» The task
Reproduce the lines from the one containing "right shoulder: (291, 654, -21)" through the end of the entries, swapping "elbow" for "forearm" and keeping everything else the same.

Human pose images with coordinates:
<<<<
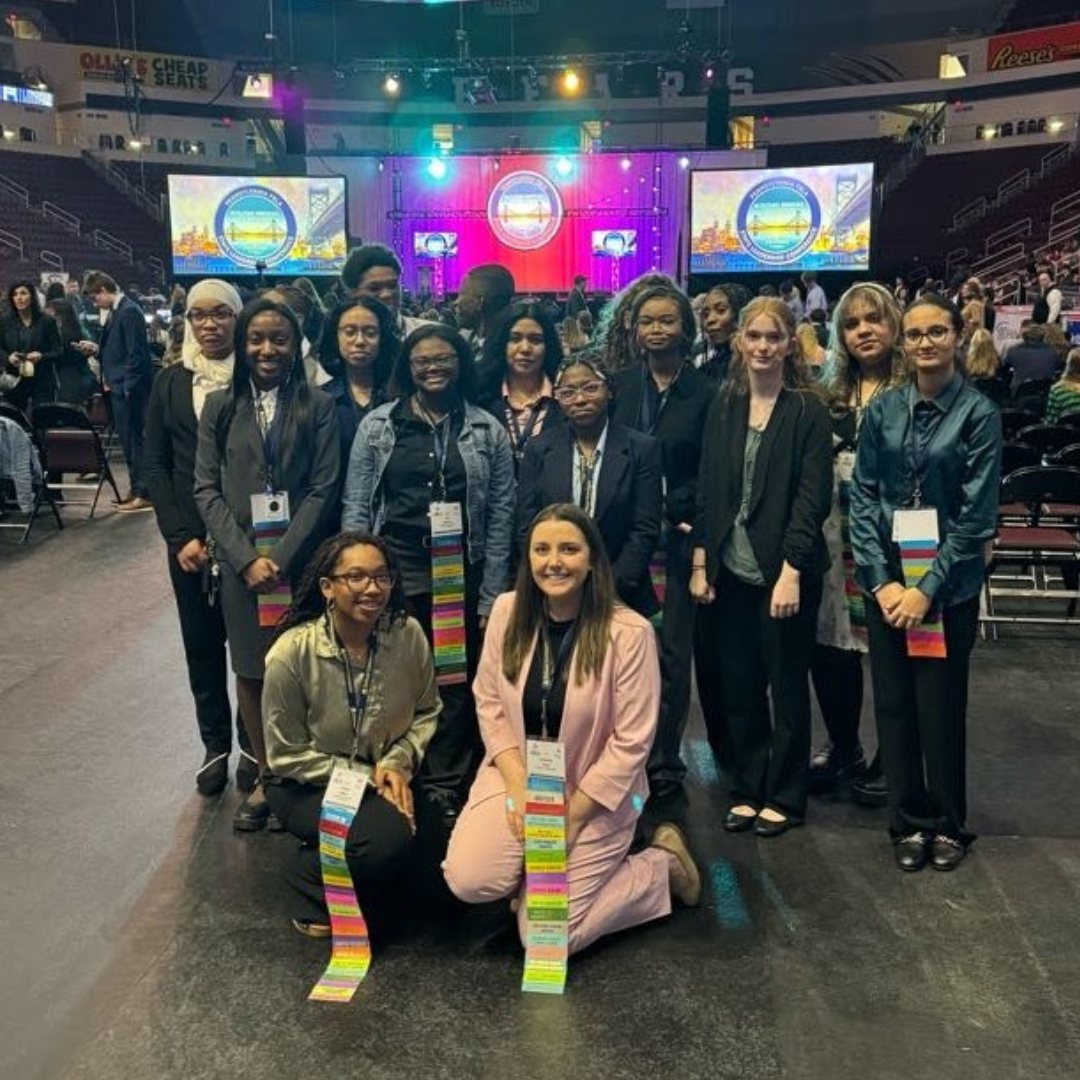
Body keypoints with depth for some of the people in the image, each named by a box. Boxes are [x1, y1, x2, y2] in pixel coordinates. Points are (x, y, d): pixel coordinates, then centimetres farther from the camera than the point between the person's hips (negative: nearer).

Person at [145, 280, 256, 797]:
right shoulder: (170, 382, 7)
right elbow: (155, 465, 6)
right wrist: (180, 535, -5)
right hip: (189, 537, 3)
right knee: (201, 642, 9)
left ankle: (252, 744, 21)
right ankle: (215, 744, 24)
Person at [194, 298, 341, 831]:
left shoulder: (317, 406, 0)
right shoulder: (220, 407, 6)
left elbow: (323, 490, -5)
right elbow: (207, 491, 2)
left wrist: (282, 557, -13)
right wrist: (246, 558, -9)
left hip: (301, 560, -2)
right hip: (240, 562, 2)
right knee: (251, 670, 9)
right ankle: (265, 776, 24)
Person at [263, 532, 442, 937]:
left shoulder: (407, 633, -13)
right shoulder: (291, 654, -21)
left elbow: (427, 711, 3)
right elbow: (286, 756, -12)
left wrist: (399, 762, -14)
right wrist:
>>>>
» Solved problem
right shoulder: (291, 654, -21)
left forearm: (427, 711, 3)
right forearm: (286, 756, -12)
left wrist: (399, 762, -14)
right wrist:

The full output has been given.